WHAT TO DO
Give the number of lines in the data that contain the word "yields"; no other text is needed.

Items from a data source
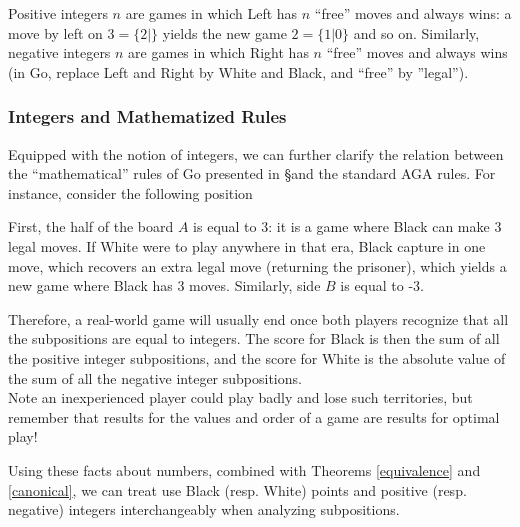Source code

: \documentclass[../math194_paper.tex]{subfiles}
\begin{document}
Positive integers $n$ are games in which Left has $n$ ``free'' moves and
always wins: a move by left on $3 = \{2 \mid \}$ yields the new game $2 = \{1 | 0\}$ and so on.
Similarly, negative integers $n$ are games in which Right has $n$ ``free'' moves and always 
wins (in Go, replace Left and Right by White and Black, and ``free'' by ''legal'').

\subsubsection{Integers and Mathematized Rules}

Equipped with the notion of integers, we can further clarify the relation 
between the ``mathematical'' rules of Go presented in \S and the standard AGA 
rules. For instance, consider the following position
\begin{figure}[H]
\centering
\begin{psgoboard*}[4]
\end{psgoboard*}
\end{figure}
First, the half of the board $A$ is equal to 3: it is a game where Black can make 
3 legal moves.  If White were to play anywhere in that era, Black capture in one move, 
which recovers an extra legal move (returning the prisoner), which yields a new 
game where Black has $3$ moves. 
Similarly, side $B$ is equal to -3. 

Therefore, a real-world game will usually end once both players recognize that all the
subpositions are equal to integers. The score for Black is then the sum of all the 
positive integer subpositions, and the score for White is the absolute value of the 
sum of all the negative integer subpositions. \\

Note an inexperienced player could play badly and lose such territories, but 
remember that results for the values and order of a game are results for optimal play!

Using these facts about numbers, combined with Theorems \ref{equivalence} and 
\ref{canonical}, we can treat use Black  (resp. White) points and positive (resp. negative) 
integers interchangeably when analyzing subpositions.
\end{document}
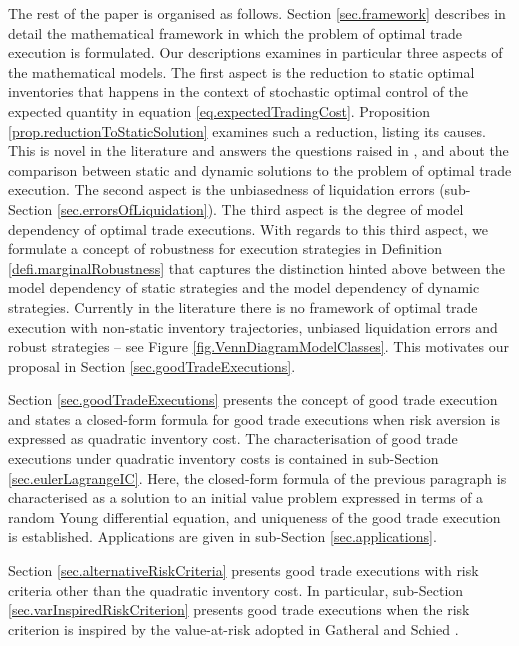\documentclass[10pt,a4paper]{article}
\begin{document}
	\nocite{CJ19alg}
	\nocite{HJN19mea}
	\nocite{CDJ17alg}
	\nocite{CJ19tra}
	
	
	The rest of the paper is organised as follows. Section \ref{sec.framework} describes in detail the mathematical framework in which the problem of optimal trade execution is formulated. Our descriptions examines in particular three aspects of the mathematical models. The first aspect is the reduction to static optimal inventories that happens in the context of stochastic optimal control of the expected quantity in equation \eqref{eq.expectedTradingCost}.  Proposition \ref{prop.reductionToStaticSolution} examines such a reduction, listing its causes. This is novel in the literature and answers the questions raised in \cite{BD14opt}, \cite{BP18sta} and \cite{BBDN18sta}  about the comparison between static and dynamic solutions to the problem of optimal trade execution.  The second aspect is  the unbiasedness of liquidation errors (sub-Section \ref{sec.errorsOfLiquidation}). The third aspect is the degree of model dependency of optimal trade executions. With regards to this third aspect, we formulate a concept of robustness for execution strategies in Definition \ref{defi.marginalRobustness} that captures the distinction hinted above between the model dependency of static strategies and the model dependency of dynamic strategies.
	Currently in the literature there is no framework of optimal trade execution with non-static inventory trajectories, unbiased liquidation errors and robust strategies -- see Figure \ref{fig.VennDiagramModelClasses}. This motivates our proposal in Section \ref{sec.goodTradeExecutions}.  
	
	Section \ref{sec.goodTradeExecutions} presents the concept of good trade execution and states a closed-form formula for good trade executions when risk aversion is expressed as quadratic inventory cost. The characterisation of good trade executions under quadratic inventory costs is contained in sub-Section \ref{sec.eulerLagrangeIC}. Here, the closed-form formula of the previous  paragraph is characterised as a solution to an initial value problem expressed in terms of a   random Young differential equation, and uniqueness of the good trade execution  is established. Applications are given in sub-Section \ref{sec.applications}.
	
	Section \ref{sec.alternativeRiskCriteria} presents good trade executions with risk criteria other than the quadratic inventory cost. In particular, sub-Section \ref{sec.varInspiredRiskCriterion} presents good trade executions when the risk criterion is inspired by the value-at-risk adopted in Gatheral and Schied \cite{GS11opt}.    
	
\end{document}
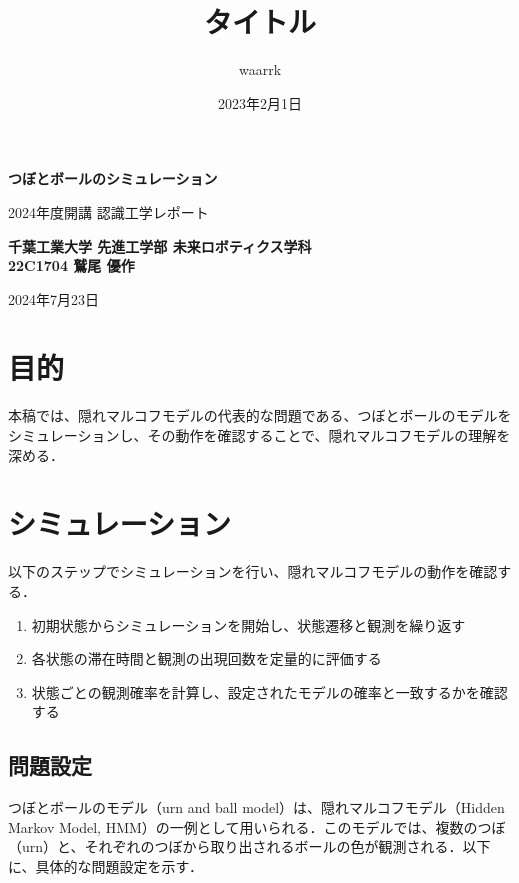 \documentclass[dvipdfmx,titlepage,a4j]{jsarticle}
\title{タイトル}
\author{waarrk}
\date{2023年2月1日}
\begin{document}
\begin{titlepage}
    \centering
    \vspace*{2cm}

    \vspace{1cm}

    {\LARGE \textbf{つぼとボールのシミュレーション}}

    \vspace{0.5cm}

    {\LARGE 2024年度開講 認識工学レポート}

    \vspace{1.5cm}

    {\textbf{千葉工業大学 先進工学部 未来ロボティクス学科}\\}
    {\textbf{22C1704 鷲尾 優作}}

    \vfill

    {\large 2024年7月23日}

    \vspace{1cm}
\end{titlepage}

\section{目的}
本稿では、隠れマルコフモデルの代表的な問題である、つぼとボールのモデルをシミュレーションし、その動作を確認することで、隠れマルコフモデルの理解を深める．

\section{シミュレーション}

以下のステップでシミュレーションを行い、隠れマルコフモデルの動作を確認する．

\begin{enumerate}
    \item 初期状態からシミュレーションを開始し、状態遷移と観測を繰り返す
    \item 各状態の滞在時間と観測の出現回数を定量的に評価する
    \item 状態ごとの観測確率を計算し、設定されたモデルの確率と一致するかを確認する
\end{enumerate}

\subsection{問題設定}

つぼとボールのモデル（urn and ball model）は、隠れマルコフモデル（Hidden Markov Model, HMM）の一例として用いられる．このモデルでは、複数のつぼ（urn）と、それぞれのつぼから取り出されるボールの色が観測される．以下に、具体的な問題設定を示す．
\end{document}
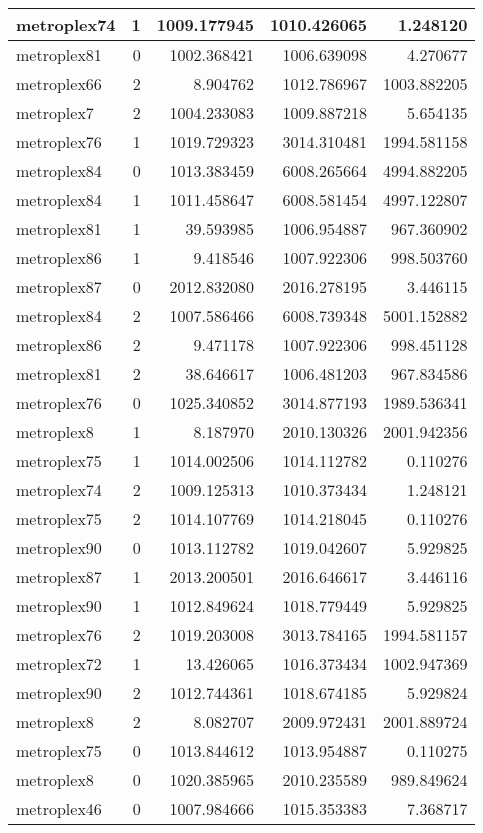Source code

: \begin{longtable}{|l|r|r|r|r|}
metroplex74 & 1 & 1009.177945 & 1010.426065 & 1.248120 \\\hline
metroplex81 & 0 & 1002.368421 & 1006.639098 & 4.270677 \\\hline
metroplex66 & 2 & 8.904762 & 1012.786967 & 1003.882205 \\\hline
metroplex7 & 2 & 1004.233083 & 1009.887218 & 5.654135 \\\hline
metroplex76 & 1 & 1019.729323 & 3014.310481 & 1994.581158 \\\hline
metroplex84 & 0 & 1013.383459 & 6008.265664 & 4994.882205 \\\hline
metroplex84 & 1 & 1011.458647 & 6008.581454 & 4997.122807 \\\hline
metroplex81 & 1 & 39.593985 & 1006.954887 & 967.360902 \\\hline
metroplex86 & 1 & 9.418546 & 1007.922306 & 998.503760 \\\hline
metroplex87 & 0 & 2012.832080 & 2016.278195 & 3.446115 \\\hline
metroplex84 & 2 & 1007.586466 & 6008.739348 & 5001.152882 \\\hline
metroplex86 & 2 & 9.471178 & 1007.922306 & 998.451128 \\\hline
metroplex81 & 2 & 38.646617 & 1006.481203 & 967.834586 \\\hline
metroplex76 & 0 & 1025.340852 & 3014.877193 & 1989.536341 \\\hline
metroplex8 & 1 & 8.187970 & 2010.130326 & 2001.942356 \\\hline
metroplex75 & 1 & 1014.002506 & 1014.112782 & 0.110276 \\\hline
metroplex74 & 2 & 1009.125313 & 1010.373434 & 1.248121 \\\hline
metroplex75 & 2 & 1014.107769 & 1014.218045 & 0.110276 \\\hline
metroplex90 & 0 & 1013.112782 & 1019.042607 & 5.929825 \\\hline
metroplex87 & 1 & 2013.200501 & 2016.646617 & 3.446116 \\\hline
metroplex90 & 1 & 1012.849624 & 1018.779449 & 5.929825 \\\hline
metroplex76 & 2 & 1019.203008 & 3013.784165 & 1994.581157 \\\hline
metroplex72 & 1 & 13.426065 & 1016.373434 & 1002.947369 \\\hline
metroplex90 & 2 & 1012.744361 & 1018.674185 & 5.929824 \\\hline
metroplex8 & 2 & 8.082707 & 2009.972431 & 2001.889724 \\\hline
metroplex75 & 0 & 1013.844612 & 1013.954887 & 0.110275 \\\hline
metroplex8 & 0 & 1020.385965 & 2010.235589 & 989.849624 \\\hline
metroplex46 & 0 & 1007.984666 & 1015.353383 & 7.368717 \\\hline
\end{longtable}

TASK SOLUTION
2